People who stay in short-term holiday rentals or let out their own properties will be subject to new rules from next year.
The NSW parliament on Tuesday night passed laws to regulate the growing home-sharing industry.
Part of the package is a new mandatory code of conduct, which will apply to online accommodation platforms including Airbnb, letting agents, hosts and guests from next year.
Under the policy, anyone who commits two serious breaches of the code within two years will be banned for five years and be listed on an exclusion register.
Minister for Better Regulation Matt Kean said the changes were a win-win for hosts and guests.
"It acknowledges the huge financial contribution online booking platforms make to the NSW economy, but also takes a zero-tolerance approach to raucous guest," he said in a statement on Wednesday.
Changes are also being made to laws so that owners' corporations can ban short-term letting in their block if they get a 75 per cent majority vote.
Planning rules will also come into effect next year, limiting how many days a year properties can be rented out.

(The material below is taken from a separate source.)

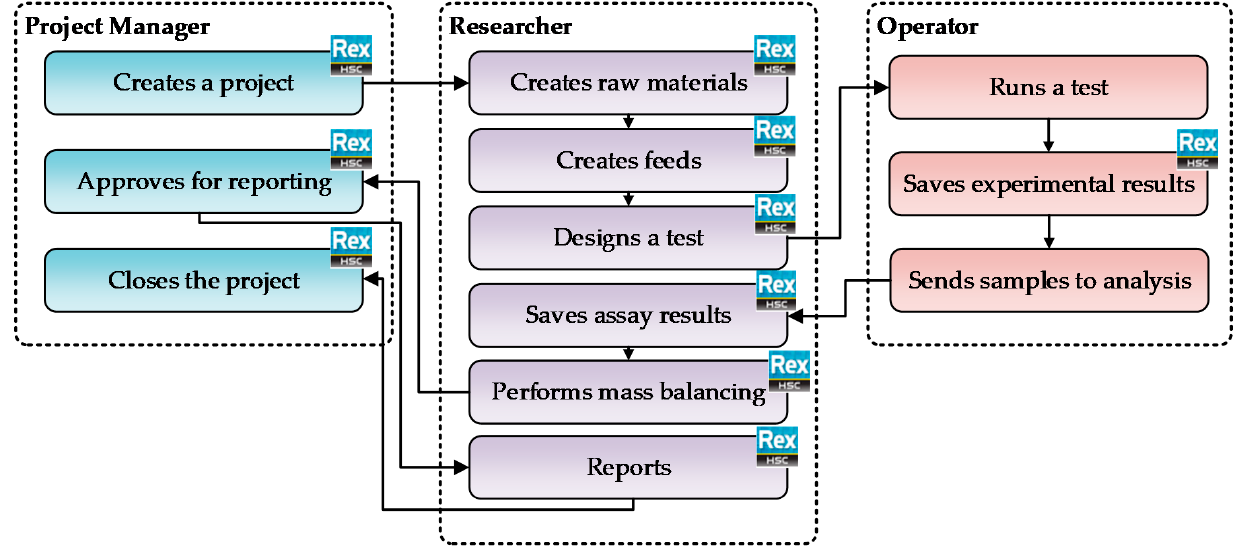
Figure 7. Project workflow in the HSC Rex system. The steps marked with the Rex icon are performed in the Rex.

Airbnb Australia, which has more than 57,000 listings in NSW, said the rules needed to change.
"The NSW government's fair and balanced laws will protect people's rights and support healthy tourism," the company's country manager Sam McDonagh said in a statement.
"We are committed to working collaboratively to implement these new laws."
Rivals HomeAway, which recently acquired Stayz, said while the new legislation provided the sector with some certainty, more needed to be done.
It wants a "robust and simple" registration scheme for home owners who list their properties online.
"Packaged with the mandatory code of conduct, a proper registration system will ensure that home-owners subscribe to the ground rules for listing a property, and will give the wider community more certainty that complaints about noise, over-crowding or anti-social behaviour will be dealt with swiftly and decisively," HomeAway's Eacham Curry said in a statement.
The company has also suggested a new body, mostly funded by industry, to process and adjudicate questions about noise, overcrowding and other issues.